Sudan’s catastrophic military conflict is entering its second year on Monday, sparking a flurry of global attention and humanitarian funding promises, but there are few signs of progress in diplomatic efforts to halt the fighting that has forced nearly nine million people to flee their homes.
With mass famine looming and children starving, Sudan is now on the brink of collapse, relief agencies say. Already the world’s largest displacement crisis, it could soon become the world’s largest hunger crisis. Yet its war has been overshadowed by conflicts in Gaza and Ukraine, leaving Sudan struggling for help.
Protests and vigils in support of Sudan’s besieged people are planned in London, Washington and elsewhere around the world on Monday, the first anniversary of the eruption of war in Sudan, and in other cities this weekend.
Donor organizations and government leaders are meeting in Paris on Monday to pledge funds for a crisis that has left 25 million people – half the country’s population – in need of emergency aid. But the United Nations appeal for Sudan this year has reached less than 6 per cent of its US$2.7-billion goal so far, exposing the neglect that the country has suffered since the war began.
Canada’s International Development Minister, Ahmed Hussen, will attend the Paris conference. He announced on Friday that Canada will provide $100.7-million in humanitarian funding and $31.5-million in development assistance for Sudan and four neighbouring countries that are hosting Sudanese refugees.
Ottawa says all options on the table for solving Sudan’s humanitarian crisis
The United States had been seeking to organize talks between Sudan’s warring parties on April 18 in Saudi Arabia, but its diplomats acknowledged this week that they had failed to reach agreement on getting talks started on that day. Many ceasefire pledges in the past have been swiftly broken.
The one-year anniversary on Monday “marks a milestone of shame for the warring parties in Sudan, as much as for the international community that has allowed this catastrophe to worsen,” said Will Carter, the Norwegian Refugee Council’s country director for Sudan, in a statement this week.
“The looming famine should have forced warring parties to allow aid to flow, but the reality on the ground is that aid remains obstructed and global powers remain indifferent,” he said.
Many aid groups are finding it almost impossible to reach the worst-hit areas of the country, where 90 per cent of the neediest people are located, largely because of obstacles by the two warring sides: the Sudanese army and the paramilitary Rapid Support Forces.
One humanitarian agency, Islamic Relief, says it has been forced to move its Sudan headquarters several times over the past year as the violence has spread.
“Sudan is now one of the most dangerous and difficult places to deliver humanitarian aid, with dozens of aid workers killed, offices looted and regular bureaucratic obstruction,” the agency said in a statement on Friday.

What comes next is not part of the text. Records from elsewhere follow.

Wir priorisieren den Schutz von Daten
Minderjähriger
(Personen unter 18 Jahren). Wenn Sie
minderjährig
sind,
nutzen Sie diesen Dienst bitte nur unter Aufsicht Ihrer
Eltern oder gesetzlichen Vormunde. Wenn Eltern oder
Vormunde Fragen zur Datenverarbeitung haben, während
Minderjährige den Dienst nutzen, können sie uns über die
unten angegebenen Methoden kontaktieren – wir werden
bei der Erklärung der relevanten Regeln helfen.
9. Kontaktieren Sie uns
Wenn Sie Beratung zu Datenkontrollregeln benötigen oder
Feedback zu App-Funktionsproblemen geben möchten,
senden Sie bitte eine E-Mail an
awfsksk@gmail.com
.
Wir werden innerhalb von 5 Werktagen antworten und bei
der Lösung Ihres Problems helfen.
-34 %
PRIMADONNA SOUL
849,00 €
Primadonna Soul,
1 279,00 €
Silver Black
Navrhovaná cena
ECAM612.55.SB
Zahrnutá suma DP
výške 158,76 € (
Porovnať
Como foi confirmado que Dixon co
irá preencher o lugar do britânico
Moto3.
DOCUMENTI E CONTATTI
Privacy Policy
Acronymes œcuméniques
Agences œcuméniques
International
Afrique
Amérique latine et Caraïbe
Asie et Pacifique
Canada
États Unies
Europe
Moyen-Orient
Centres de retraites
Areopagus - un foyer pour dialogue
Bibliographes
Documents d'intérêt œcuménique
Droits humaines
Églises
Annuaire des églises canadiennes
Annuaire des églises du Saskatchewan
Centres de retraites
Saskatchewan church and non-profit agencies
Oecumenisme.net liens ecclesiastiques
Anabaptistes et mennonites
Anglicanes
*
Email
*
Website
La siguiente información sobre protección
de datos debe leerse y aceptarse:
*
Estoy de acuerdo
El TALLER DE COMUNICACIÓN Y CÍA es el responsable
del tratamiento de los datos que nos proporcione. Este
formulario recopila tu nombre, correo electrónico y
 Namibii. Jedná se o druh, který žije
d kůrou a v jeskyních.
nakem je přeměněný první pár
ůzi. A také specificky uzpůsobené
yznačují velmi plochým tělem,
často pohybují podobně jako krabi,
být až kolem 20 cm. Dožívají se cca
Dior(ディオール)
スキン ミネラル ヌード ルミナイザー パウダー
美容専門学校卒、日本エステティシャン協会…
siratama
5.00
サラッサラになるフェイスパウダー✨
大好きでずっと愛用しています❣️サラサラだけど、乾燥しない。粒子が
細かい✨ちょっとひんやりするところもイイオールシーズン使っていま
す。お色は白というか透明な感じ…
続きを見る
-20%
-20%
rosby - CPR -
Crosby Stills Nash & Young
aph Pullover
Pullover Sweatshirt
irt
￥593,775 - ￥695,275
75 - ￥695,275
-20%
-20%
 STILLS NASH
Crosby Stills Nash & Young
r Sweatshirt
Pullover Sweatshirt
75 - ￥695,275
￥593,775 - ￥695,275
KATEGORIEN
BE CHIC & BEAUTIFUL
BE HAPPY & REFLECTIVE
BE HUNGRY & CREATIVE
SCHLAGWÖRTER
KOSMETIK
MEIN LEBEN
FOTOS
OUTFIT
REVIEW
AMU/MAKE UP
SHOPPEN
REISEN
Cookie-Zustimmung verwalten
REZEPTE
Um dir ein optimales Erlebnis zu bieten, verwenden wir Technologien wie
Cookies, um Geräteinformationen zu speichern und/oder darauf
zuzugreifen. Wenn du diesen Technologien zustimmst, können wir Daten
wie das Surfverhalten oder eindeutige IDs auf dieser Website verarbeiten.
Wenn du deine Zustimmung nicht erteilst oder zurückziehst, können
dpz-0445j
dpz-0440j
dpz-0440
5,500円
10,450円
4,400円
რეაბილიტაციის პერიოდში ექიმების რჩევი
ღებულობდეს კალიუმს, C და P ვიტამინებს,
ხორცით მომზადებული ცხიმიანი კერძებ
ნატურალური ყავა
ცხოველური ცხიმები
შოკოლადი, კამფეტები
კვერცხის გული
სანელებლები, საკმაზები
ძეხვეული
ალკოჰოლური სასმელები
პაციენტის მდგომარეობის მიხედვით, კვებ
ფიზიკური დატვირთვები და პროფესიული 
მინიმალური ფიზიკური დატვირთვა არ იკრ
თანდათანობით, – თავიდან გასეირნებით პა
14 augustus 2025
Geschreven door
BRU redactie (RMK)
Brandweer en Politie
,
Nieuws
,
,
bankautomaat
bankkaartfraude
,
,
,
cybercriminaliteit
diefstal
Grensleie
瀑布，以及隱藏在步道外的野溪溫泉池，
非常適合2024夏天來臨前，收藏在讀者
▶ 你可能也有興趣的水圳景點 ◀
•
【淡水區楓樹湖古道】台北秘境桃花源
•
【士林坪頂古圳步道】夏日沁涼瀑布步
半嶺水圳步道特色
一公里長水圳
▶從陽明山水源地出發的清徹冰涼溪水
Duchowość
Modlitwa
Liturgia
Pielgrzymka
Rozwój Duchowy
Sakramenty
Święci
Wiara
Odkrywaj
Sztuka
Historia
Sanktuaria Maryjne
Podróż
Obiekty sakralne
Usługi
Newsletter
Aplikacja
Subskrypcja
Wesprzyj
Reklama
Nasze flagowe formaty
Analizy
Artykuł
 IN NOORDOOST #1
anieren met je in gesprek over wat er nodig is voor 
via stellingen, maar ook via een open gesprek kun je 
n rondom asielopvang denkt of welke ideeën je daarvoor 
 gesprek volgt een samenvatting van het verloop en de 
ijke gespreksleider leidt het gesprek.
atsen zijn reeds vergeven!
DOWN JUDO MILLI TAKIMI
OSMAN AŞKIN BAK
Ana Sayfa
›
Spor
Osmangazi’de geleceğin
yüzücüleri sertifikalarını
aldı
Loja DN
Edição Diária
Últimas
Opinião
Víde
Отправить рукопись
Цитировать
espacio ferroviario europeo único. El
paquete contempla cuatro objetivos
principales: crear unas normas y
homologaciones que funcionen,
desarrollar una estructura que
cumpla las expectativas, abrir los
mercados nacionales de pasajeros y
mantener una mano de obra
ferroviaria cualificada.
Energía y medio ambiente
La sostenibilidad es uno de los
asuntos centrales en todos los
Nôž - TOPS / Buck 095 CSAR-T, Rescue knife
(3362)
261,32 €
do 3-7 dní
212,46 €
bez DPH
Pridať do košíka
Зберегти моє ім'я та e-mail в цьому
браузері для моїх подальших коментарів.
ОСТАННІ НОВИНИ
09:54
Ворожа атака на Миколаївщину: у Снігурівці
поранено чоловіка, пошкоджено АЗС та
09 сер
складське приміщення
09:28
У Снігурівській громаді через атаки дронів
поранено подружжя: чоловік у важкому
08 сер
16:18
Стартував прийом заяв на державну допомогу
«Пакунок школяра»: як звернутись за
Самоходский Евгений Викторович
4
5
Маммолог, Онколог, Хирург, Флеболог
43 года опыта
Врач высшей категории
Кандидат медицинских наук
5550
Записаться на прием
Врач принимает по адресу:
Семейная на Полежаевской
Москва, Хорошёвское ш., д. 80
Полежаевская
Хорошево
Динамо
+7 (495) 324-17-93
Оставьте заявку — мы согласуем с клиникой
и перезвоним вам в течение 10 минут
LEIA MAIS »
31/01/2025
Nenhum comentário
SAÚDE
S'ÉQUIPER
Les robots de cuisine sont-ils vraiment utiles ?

“The economy is collapsing at a staggering rate,” it said. “Children are now dying of hunger and Islamic Relief staff are seeing a rapid increase in the number of malnourished children in the health and nutrition centres it supports, including some so emaciated they can barely breathe. Many families are eating just a few mouthfuls of sorghum a day.”
The agency estimated that five million people in Sudan are close to famine. Parts of the Darfur region in the west of the country, and the capital, Khartoum, are likely to suffer famine conditions within weeks, it said.
“Over the past year I’ve seen my country descend into violence, madness and destruction, neglected by the rest of the world,” said Elsadig Elnour, Islamic Relief’s Country Director in Sudan, in a statement.
“Everyone is traumatized. That’s how it feels to be Sudanese at this moment. We have lost loved ones, property, jobs, and the futures that we planned. Even the rich have become poor. Unless there’s a ceasefire and peace very soon, the country may collapse.”
The UN is warning of a generational catastrophe. An estimated 19 million children have been out of school for the past year, and nearly four million children are suffering acute malnutrition.
The health system, too, has largely collapsed. Only 20 to 30 per cent of the country’s hospitals and clinics are still functional, according to Médecins Sans Frontières. Over the past year, health facilities supported by MSF have treated more than 22,800 traumatic injuries from shrapnel, gunshots, blasts and other causes.
Nobody knows the death toll from the war, but it is massive. In a single city in Darfur last year, the Rapid Support Forces and its Arab militia allies killed between 10,000 and 15,000 people in ethnically targeted violence, a UN report said. Sexual violence, perpetrated by soldiers and paramilitary forces, is equally widespread.
Refugees continue to flee the country. An average of more than 1,800 people from Sudan are arriving in South Sudan daily, while others are crossing into Ethiopia, Chad, Egypt and the Central African Republic, according to the UN refugee agency UNHCR. Because of the Sudan war, Chad is experiencing the biggest influx of refugees in its history, with overcrowded camps and desperate conditions.